--- START ---

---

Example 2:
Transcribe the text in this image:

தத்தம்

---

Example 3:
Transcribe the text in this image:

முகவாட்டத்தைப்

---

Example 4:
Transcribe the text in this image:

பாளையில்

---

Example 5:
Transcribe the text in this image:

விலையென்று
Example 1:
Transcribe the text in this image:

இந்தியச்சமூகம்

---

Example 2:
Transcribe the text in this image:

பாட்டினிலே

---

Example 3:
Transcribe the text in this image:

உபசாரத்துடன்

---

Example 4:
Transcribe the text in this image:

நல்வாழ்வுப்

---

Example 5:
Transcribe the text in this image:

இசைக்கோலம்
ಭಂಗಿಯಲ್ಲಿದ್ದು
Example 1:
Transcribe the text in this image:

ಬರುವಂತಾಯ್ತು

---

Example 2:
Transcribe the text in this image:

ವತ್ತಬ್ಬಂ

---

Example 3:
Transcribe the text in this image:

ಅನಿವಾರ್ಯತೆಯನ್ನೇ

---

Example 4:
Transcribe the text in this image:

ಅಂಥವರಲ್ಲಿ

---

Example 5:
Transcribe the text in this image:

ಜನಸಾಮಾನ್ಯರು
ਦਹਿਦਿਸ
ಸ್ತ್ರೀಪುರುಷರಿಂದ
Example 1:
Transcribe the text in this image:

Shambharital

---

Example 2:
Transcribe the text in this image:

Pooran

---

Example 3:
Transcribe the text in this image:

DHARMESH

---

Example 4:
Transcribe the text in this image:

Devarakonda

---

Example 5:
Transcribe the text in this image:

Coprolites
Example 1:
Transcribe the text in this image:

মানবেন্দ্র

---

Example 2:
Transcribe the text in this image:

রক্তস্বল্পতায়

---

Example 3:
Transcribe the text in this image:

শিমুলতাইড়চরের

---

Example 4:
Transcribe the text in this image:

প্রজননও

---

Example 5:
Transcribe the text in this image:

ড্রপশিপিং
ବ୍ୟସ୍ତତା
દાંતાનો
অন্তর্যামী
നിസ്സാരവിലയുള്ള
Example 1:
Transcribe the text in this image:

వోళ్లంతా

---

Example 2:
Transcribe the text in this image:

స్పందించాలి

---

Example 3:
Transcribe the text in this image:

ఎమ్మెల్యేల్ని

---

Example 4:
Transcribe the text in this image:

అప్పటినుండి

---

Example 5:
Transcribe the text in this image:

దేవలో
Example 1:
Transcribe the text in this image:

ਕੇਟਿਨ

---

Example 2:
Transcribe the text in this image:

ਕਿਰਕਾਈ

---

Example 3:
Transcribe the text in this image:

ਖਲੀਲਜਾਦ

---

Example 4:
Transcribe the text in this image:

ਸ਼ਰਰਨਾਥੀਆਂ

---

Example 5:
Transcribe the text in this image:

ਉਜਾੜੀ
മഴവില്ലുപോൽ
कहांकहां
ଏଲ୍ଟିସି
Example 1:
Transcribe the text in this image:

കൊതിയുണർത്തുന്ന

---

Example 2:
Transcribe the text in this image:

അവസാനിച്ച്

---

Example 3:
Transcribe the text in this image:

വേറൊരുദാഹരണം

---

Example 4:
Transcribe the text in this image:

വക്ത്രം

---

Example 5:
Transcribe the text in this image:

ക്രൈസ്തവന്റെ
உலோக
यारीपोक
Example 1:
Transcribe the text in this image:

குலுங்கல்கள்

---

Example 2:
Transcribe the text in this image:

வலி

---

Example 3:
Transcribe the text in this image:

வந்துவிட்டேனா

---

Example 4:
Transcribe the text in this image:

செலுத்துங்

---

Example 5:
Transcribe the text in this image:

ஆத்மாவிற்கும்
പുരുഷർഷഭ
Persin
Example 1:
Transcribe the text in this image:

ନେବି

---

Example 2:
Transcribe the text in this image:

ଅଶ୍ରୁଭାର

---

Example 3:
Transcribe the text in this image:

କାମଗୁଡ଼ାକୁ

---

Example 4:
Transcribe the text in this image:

--- END ---

WHAT IS NEEDED =
Rewrite the records above, switching every "Transcribe" to "Copy out" and leaving everything else unchanged.

RESPONSE TO THE EXERCISE =
---

Example 2:
Copy out the text in this image:

தத்தம்

---

Example 3:
Copy out the text in this image:

முகவாட்டத்தைப்

---

Example 4:
Copy out the text in this image:

பாளையில்

---

Example 5:
Copy out the text in this image:

விலையென்று
Example 1:
Copy out the text in this image:

இந்தியச்சமூகம்

---

Example 2:
Copy out the text in this image:

பாட்டினிலே

---

Example 3:
Copy out the text in this image:

உபசாரத்துடன்

---

Example 4:
Copy out the text in this image:

நல்வாழ்வுப்

---

Example 5:
Copy out the text in this image:

இசைக்கோலம்
ಭಂಗಿಯಲ್ಲಿದ್ದು
Example 1:
Copy out the text in this image:

ಬರುವಂತಾಯ್ತು

---

Example 2:
Copy out the text in this image:

ವತ್ತಬ್ಬಂ

---

Example 3:
Copy out the text in this image:

ಅನಿವಾರ್ಯತೆಯನ್ನೇ

---

Example 4:
Copy out the text in this image:

ಅಂಥವರಲ್ಲಿ

---

Example 5:
Copy out the text in this image:

ಜನಸಾಮಾನ್ಯರು
ਦਹਿਦਿਸ
ಸ್ತ್ರೀಪುರುಷರಿಂದ
Example 1:
Copy out the text in this image:

Shambharital

---

Example 2:
Copy out the text in this image:

Pooran

---

Example 3:
Copy out the text in this image:

DHARMESH

---

Example 4:
Copy out the text in this image:

Devarakonda

---

Example 5:
Copy out the text in this image:

Coprolites
Example 1:
Copy out the text in this image:

মানবেন্দ্র

---

Example 2:
Copy out the text in this image:

রক্তস্বল্পতায়

---

Example 3:
Copy out the text in this image:

শিমুলতাইড়চরের

---

Example 4:
Copy out the text in this image:

প্রজননও

---

Example 5:
Copy out the text in this image:

ড্রপশিপিং
ବ୍ୟସ୍ତତା
દાંતાનો
অন্তর্যামী
നിസ്സാരവിലയുള്ള
Example 1:
Copy out the text in this image:

వోళ్లంతా

---

Example 2:
Copy out the text in this image:

స్పందించాలి

---

Example 3:
Copy out the text in this image:

ఎమ్మెల్యేల్ని

---

Example 4:
Copy out the text in this image:

అప్పటినుండి

---

Example 5:
Copy out the text in this image:

దేవలో
Example 1:
Copy out the text in this image:

ਕੇਟਿਨ

---

Example 2:
Copy out the text in this image:

ਕਿਰਕਾਈ

---

Example 3:
Copy out the text in this image:

ਖਲੀਲਜਾਦ

---

Example 4:
Copy out the text in this image:

ਸ਼ਰਰਨਾਥੀਆਂ

---

Example 5:
Copy out the text in this image:

ਉਜਾੜੀ
മഴവില്ലുപോൽ
कहांकहां
ଏଲ୍ଟିସି
Example 1:
Copy out the text in this image:

കൊതിയുണർത്തുന്ന

---

Example 2:
Copy out the text in this image:

അവസാനിച്ച്

---

Example 3:
Copy out the text in this image:

വേറൊരുദാഹരണം

---

Example 4:
Copy out the text in this image:

വക്ത്രം

---

Example 5:
Copy out the text in this image:

ക്രൈസ്തവന്റെ
உலோக
यारीपोक
Example 1:
Copy out the text in this image:

குலுங்கல்கள்

---

Example 2:
Copy out the text in this image:

வலி

---

Example 3:
Copy out the text in this image:

வந்துவிட்டேனா

---

Example 4:
Copy out the text in this image:

செலுத்துங்

---

Example 5:
Copy out the text in this image:

ஆத்மாவிற்கும்
പുരുഷർഷഭ
Persin
Example 1:
Copy out the text in this image:

ନେବି

---

Example 2:
Copy out the text in this image:

ଅଶ୍ରୁଭାର

---

Example 3:
Copy out the text in this image:

କାମଗୁଡ଼ାକୁ

---

Example 4:
Copy out the text in this image:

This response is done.